## Extracted material
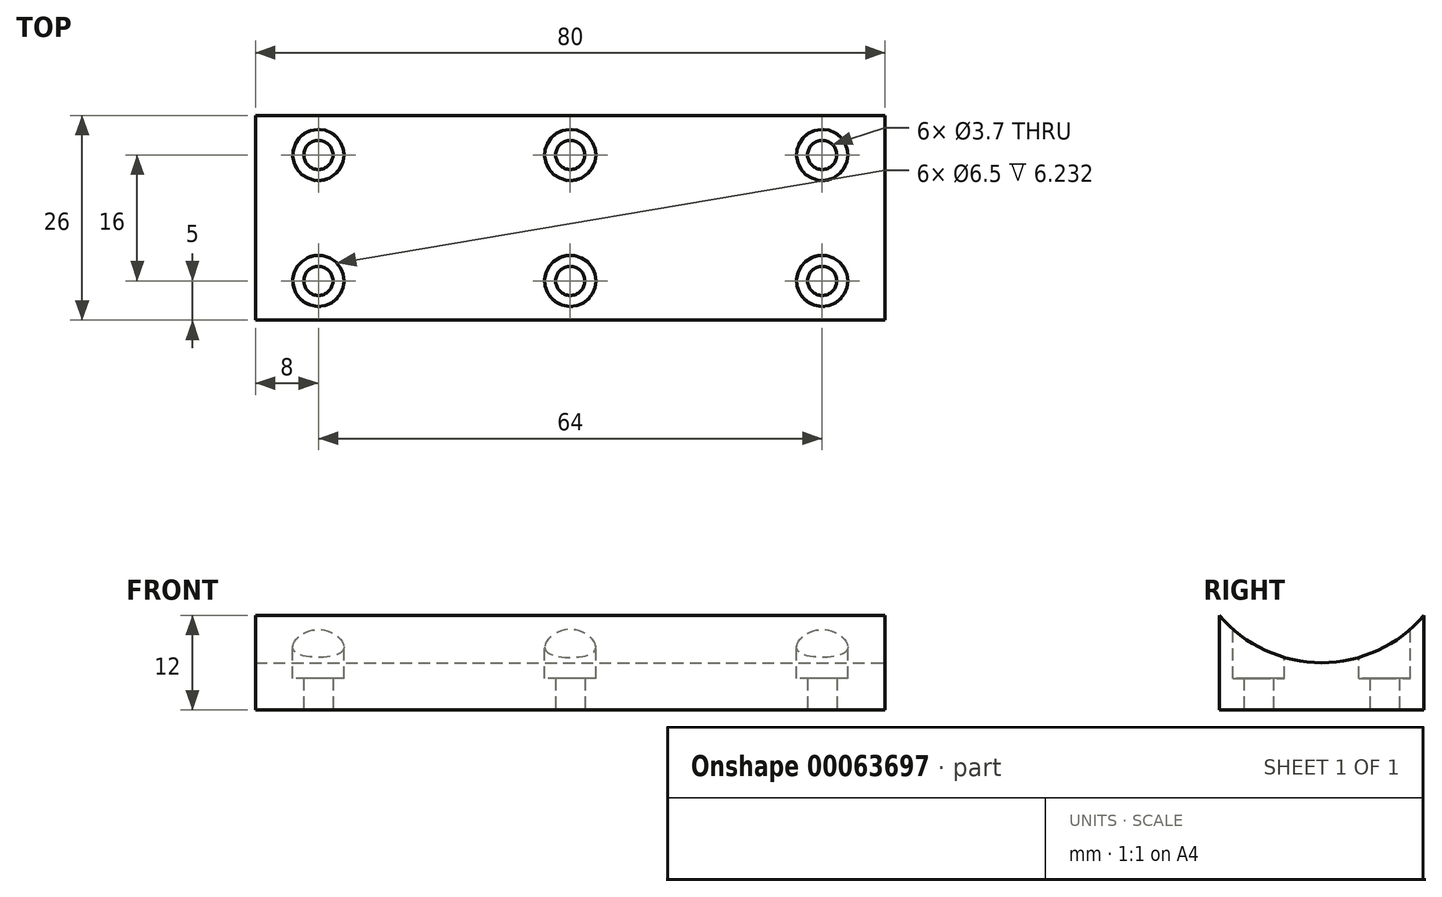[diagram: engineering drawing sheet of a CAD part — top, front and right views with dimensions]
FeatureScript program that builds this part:
annotation { "Feature Type Name" : "Feature", "Feature Type Description" : "" }
export const myFeature = defineFeature(function(context is Context, id is Id, definition is map)
    precondition{}
    {
        {
            var Q0;
            Q0=qCreatedBy(makeId("Top.planeOp"),FACE);
            var sketch = newSketch(context, id + "F0", { "sketchPlane" : qUnion([Q0])});
            skLineSegment(sketch, "E0.rect.bottom", {"start": v(-40, -13) * mm, "end": v(40, -13) * mm});
            skLineSegment(sketch, "E0.rect.top", {"start": v(-40, 13) * mm, "end": v(40, 13) * mm});
            skLineSegment(sketch, "E0.rect.left", {"start": v(-40, -13) * mm, "end": v(-40, 13) * mm});
            skLineSegment(sketch, "E0.rect.right", {"start": v(40, -13) * mm, "end": v(40, 13) * mm});
            skPoint(sketch, "E0.rect.middle", {"position": v(0, 0) * mm});
            skCircle(sketch, "E1", {"center": v(0, 8) * mm, "radius": 1.85 * mm});
            skCircle(sketch, "E2.2.0", {"center": v(0, -8) * mm, "radius": 1.85 * mm});
            skPoint(sketch, "E3.1.0.2", {"position": v(32, 0) * mm});
            skCircle(sketch, "E3.1.0.3", {"center": v(32, 8) * mm, "radius": 1.85 * mm});
            skPoint(sketch, "E3.1.0.5", {"position": v(32, 0) * mm});
            skCircle(sketch, "E3.1.0.6", {"center": v(32, -8) * mm, "radius": 1.85 * mm});
            skCircle(sketch, "E4.1.0.0", {"center": v(-32, 8) * mm, "radius": 1.85 * mm});
            skCircle(sketch, "E4.1.0.1", {"center": v(-32, -8) * mm, "radius": 1.85 * mm});
            skLineSegment(sketch, "E4.direction1", {"start": v(0, 8) * mm, "end": v(-32, 8) * mm, "construction": true});
            skSolve(sketch);
        }
        {
            var Q0;
            Q0=makeQuery(id+"F0.imprint","IMPRINT",FACE,{"disambiguationData":[TD([[makeQuery(id+"F0.imprint","IMPRINT",EDGE,{"derivedFrom":sQuery(id+"F0.wireOp",EDGE,"E0.rect.bottom")}),1.0]])]});
            extrude(context, id + "F1", {"entities" : qUnion([Q0]), "depth" : 25 * mm});
        }
        {
            var Q0;
            Q0=makeQuery(id+"F1.opExtrude","SWEPT_FACE",FACE,{"disambiguationData":[OSD([sQuery(id+"F0.wireOp",EDGE,"E0.rect.right")])]});
            var sketch = newSketch(context, id + "F2", { "sketchPlane" : qUnion([Q0])});
            skLineSegment(sketch, "E5", {"start": v(-13, 0) * mm, "end": v(-13, 12) * mm, "construction": true});
            skLineSegment(sketch, "E6", {"start": v(0, 0) * mm, "end": v(0, 6) * mm, "construction": true});
            skPoint(sketch, "E6.endSnap0", {"position": v(0, 0) * mm});
            skArc(sketch, "E7", {"start": v(-13, 12) * mm, "mid": v(0, 6) * mm, "end": v(13, 12) * mm});
            skSolve(sketch);
        }
        {
            var Q0;
            Q0=makeQuery(id+"F1.opExtrude","CAP_FACE",FACE,{"disambiguationData":[OSD([sQuery(id+"F0.wireOp",EDGE,"E0.rect.bottom"),sQuery(id+"F0.wireOp",EDGE,"E0.rect.top"),sQuery(id+"F0.wireOp",EDGE,"E0.rect.left"),sQuery(id+"F0.wireOp",EDGE,"E0.rect.right"),sQuery(id+"F0.wireOp",EDGE,"E1"),sQuery(id+"F0.wireOp",EDGE,"E2.2.0"),sQuery(id+"F0.wireOp",EDGE,"E3.1.0.3"),sQuery(id+"F0.wireOp",EDGE,"E3.1.0.6"),sQuery(id+"F0.wireOp",EDGE,"E4.1.0.0"),sQuery(id+"F0.wireOp",EDGE,"E4.1.0.1")])],"isStart":false});
            var sketch = newSketch(context, id + "F3", { "sketchPlane" : qUnion([Q0])});
            skCircle(sketch, "E8", {"center": v(-32, 8) * mm, "radius": 3.25 * mm});
            skCircle(sketch, "E9", {"center": v(-32, -8) * mm, "radius": 3.25 * mm});
            skCircle(sketch, "E10.1.0.0", {"center": v(0, 8) * mm, "radius": 3.25 * mm});
            skCircle(sketch, "E10.1.0.1", {"center": v(0, -8) * mm, "radius": 3.25 * mm});
            skCircle(sketch, "E10.2.0.0", {"center": v(32, 8) * mm, "radius": 3.25 * mm});
            skCircle(sketch, "E10.2.0.1", {"center": v(32, -8) * mm, "radius": 3.25 * mm});
            skLineSegment(sketch, "E10.direction1", {"start": v(-32, 8) * mm, "end": v(0, 8) * mm, "construction": true});
            skSolve(sketch);
        }
        {
            var Q0;
            Q0=makeQuery(id+"F3.imprint","IMPRINT",FACE,{"disambiguationData":[TD([[makeQuery(id+"F3.imprint","IMPRINT",EDGE,{"derivedFrom":sQuery(id+"F3.wireOp",EDGE,"E9")}),1.0]])]});
            var Q1;
            Q1=makeQuery(id+"F3.imprint","IMPRINT",FACE,{"disambiguationData":[TD([[makeQuery(id+"F3.imprint","IMPRINT",EDGE,{"derivedFrom":sQuery(id+"F3.wireOp",EDGE,"E8")}),1.0]])]});
            var Q2;
            Q2=makeQuery(id+"F3.imprint","IMPRINT",FACE,{"disambiguationData":[TD([[makeQuery(id+"F3.imprint","IMPRINT",EDGE,{"derivedFrom":sQuery(id+"F3.wireOp",EDGE,"E10.1.0.0")}),1.0]])]});
            var Q3;
            Q3=makeQuery(id+"F3.imprint","IMPRINT",FACE,{"disambiguationData":[TD([[makeQuery(id+"F3.imprint","IMPRINT",EDGE,{"derivedFrom":sQuery(id+"F3.wireOp",EDGE,"E10.1.0.1")}),1.0]])]});
            var Q4;
            Q4=makeQuery(id+"F3.imprint","IMPRINT",FACE,{"disambiguationData":[TD([[makeQuery(id+"F3.imprint","IMPRINT",EDGE,{"derivedFrom":sQuery(id+"F3.wireOp",EDGE,"E10.2.0.0")}),1.0]])]});
            var Q5;
            Q5=makeQuery(id+"F3.imprint","IMPRINT",FACE,{"disambiguationData":[TD([[makeQuery(id+"F3.imprint","IMPRINT",EDGE,{"derivedFrom":sQuery(id+"F3.wireOp",EDGE,"E10.2.0.1")}),1.0]])]});
            extrude(context, id + "F4", {"entities" : qUnion([Q0, Q1, Q2, Q3, Q4, Q5]), "operationType" : NewBodyOperationType.REMOVE, "oppositeDirection" : true, "depth" : 21 * mm});
        }
        {
            var Q0;
            {var subQ0=sQuery(id+"F2.wireOp",EDGE,"E7");Q0=makeQuery(id+"F2.imprint","IMPRINT",FACE,{"disambiguationData":[TD([[makeQuery(id+"F2.imprint","IMPRINT",EDGE,{"derivedFrom":subQ0}),1.0]])]});}
            extrude(context, id + "F5", {"entities" : qUnion([Q0]), "operationType" : NewBodyOperationType.REMOVE, "oppositeDirection" : true, "depth" : 100 * mm});
        }
    });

## Task instructions
Find each line in the records that contains the string "entities", and copy those lines.

## Final answer
            extrude(context, id + "F1", {"entities" : qUnion([Q0]), "depth" : 25 * mm});
            extrude(context, id + "F4", {"entities" : qUnion([Q0, Q1, Q2, Q3, Q4, Q5]), "operationType" : NewBodyOperationType.REMOVE, "oppositeDirection" : true, "depth" : 21 * mm});
            extrude(context, id + "F5", {"entities" : qUnion([Q0]), "operationType" : NewBodyOperationType.REMOVE, "oppositeDirection" : true, "depth" : 100 * mm});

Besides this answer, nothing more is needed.